Para Pedro Corrêa do Lago, “Frans Post não é importante apenas para o Brasil. Ele é um caso único na história da arte. Foi o primeiro europeu a pintar a paisagem dos trópicos”. A partir desta afirmação de um dos principais especialistas na obra de Post em todo o mundo, pode-se considerar que a tela “Vista da Cidade Frederica na Paraíba” foi a primeira imagem pintada conhecida das terras paraibanas. A importância da tela “Vista da Cidade Frederica na Paraíba” foi destacada pelo crítico e historiador de arte Souren Melikian que classificou o quadro de Post como uma obra-prima, acrescentando:
“Há algo de irônico no título ‘Cidade Frederica na Paraíba’ dado a esta pintura, na medida em que os únicos indícios de cidade são algumas pequenas casas no horizonte e outras um pouco maiores na beira do rio. Nenhum ser humano é visível. Duas árvores passam a ideia de uma visão do paraíso com seus frutos vermelhos e brancos [...]”
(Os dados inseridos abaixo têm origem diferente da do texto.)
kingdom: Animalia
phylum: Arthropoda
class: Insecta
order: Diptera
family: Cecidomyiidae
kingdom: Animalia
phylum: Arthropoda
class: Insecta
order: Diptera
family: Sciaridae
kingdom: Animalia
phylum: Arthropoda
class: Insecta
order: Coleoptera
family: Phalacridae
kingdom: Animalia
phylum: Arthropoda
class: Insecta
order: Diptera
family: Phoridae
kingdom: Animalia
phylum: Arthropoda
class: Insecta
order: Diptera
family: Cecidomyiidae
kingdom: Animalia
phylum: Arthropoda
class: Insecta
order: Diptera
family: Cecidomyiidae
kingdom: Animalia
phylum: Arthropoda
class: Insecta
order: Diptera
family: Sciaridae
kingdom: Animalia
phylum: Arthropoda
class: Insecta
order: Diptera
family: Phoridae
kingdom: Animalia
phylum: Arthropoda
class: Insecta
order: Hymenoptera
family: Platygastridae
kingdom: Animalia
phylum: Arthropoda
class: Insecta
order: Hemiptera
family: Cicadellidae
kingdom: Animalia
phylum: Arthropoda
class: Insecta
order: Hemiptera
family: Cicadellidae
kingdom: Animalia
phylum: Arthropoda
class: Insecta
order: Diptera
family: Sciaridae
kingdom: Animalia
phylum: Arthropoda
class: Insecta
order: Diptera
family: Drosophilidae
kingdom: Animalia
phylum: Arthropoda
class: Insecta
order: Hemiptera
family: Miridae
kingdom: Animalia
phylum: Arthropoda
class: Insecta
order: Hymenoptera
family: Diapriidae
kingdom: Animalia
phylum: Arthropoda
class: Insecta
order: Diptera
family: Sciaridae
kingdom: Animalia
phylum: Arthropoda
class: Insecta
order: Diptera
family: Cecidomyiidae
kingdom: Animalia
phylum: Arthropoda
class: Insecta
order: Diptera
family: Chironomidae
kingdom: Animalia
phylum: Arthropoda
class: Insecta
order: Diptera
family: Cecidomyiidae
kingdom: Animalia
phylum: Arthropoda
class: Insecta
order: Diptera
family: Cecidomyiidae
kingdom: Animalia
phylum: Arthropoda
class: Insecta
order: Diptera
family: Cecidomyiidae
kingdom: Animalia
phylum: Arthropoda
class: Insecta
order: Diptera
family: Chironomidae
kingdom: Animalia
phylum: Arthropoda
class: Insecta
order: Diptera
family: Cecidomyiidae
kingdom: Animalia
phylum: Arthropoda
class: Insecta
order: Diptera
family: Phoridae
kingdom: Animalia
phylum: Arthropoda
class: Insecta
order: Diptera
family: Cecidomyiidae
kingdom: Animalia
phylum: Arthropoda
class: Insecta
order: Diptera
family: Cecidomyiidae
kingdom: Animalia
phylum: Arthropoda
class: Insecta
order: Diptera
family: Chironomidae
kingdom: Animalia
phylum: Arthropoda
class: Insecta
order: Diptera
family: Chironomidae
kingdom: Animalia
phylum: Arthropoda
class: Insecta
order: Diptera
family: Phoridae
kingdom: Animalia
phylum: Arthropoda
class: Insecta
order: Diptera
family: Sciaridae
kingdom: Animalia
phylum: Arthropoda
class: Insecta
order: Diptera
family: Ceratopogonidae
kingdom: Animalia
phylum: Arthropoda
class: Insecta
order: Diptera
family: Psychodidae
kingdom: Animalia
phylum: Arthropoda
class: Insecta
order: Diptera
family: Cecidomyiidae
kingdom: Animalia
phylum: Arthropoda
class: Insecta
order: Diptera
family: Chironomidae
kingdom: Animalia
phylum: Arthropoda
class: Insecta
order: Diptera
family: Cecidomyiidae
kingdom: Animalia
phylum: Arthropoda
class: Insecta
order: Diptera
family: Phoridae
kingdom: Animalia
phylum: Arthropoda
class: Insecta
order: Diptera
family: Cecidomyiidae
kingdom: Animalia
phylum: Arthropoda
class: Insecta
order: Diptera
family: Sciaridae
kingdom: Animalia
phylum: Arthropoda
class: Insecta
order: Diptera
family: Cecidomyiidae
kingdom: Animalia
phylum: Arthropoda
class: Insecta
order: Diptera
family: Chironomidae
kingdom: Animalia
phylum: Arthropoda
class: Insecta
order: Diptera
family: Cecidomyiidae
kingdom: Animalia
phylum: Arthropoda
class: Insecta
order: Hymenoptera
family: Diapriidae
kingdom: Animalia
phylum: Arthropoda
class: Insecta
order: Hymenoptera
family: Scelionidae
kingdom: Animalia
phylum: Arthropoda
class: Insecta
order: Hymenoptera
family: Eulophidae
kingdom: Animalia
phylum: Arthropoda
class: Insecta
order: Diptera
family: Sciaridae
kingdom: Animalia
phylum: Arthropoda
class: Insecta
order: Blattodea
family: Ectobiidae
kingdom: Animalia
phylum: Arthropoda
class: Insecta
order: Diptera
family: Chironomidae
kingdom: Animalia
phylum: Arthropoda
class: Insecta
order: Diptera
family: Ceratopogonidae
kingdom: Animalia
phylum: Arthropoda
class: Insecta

Durante a sua permanência de sete anos no Nordeste brasileiro, Frans Post pintou uma série de 18 óleos que foram levados por Nassau quando ele retornou, em 1644, para a Holanda. Essas telas permaneceram, por 35 anos na residência de Maurício de Nassau, em Haia, a Mauritshuis. Em 1679, ano do seu falecimento, Nassau encontrava-se doente e com dificuldades financeiras,
Cogitou-se de enviar o próprio Frans Post à França para fazer a apresentação das telas à Luís XIV, mas isso foi descartado pelas condições em que se encontrava o pintor naquele momento, conforme se constata por uma carta enviada a Nassau pelo seu agente financeiro: “se o velho Post, que ainda é vivo, fosse capaz, isso seria ótimo, mas tornou-se um bêbado trêmulo”. O conjunto de quadros foi afinal enviado à França sem nenhum acompanhamento e exibido inicialmente no Palácio de Versalhes. Depois que as imagens “brasileiras” deixaram de despertar a curiosidade dos franceses em Versalhes as telas foram, no decorrer dos anos, remanejadas para vários locais e alguns quadros desapareceram nas mudanças, entre eles a tela “Vista da Cidade Frederica na Paraíba”. Para o casal Corrêa do Lago:
“Ignoramos o que possa ter acontecido com a maioria dos quadros que desapareceram em cada um dos remanejamentos das coleções reais. É provável que vários tenham sido ‘subtraídos’ ao longo dos anos por funcionários pouco zelosos, vendidos clandestinamente ou simplesmente extraviados em depósitos oficiais, onde caíram no esquecimento e nem mesmo foram corretamente identificados. É provável também que alguns tenham sido destruídos por alguma catástrofe natural, inundação ou fogo.”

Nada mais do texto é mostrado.